Objective: With increasing migration to Europe, diabetes diagnosis and treatment of refugees became challenging. To describe current experience with pediatric refugees in Germany and Austria.
Design and Methods: 43,137 patients (<21 years) with type 1 diabetes from the diabetes patient follow-up registry (DPV) were studied, and divided by refugee status into patients born in Middle East (n=365) or Africa (n=175) and native patients (child and parents born in Germany/Austria; G/A: n=42,597). Groups were compared using multivariable regression adjusted for age, sex and diabetes duration (SAS 9.4). In refugees the first year after arrival was studied, and for native children the most recent year of care.

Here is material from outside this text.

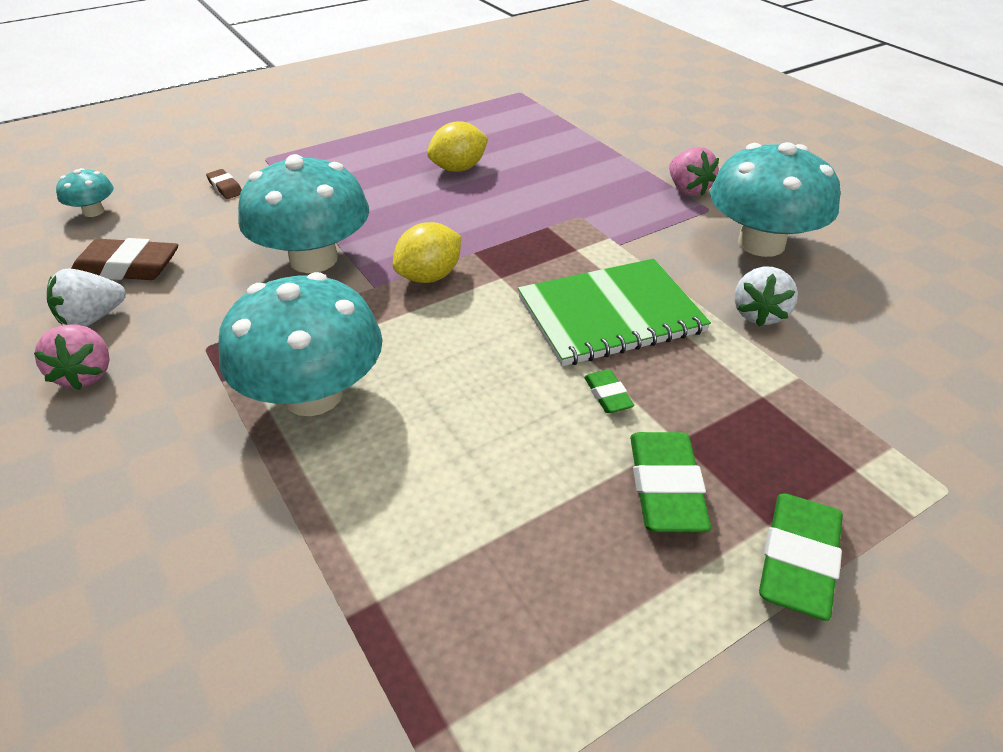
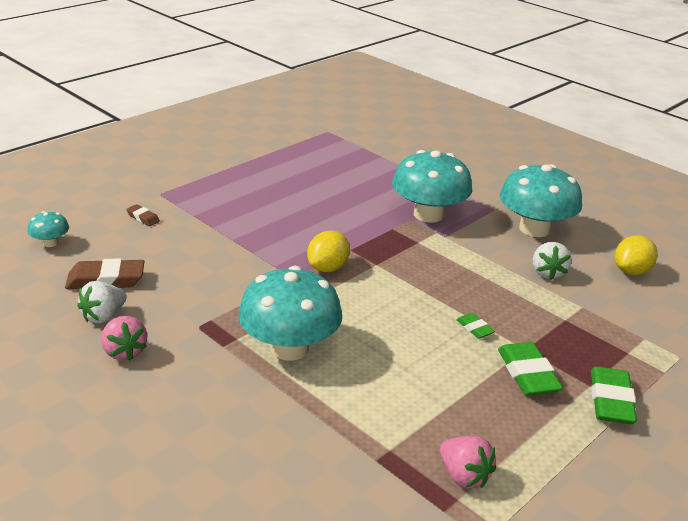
camera: 15 degrees left, 10 degrees down
(313, 259) = (240, 263): turquoise mushroom -> turquoise mushroom (428, 214)
(458, 168) = (310, 192): yellow lemon -> yellow lemon (631, 271)
(610, 315) = (457, 281): green notebook -> none
(688, 190) = (475, 197): pink strawberry -> pink strawberry (463, 476)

Results: After adjustment, HbA1c was highest in refugees (ME vs. AFR vs. G/A: 72.3±1.0 vs. 75.0±1.4 vs. 66.0±0.1 mmol/mol, each p<0.001) and microalbuminuria (9.9 vs 13.6 vs. 6.5%, each p<0.05) was more prevalent. African children experienced severe hypoglycemia (17.8±4.3 vs. 25.4±8.7 vs. 11.5±0.3 per 100 patient years) significantly more often, whereas hypoglycemia with coma (5.1±1.1 vs. 4.1±1.6 vs. 2.6±0.1 per 100 patient years) and retinopathy (2.1 vs. n/a vs. 0.2%) were significantly more common in children from Middle East compared to natives. Insulin pumps were used in a markedly larger proportion of native patients (7.4 vs. 13.2 vs. 43.0%, each p<0.001).
Conclusions: A relevant number of pediatric refugees with type 1 diabetes are treated in German/Austrian diabetes clinics. Refugee children, parents and caregivers are faced with several problems in diabetes therapy and outcome that should be addressed more intensively by pediatric diabetes teams.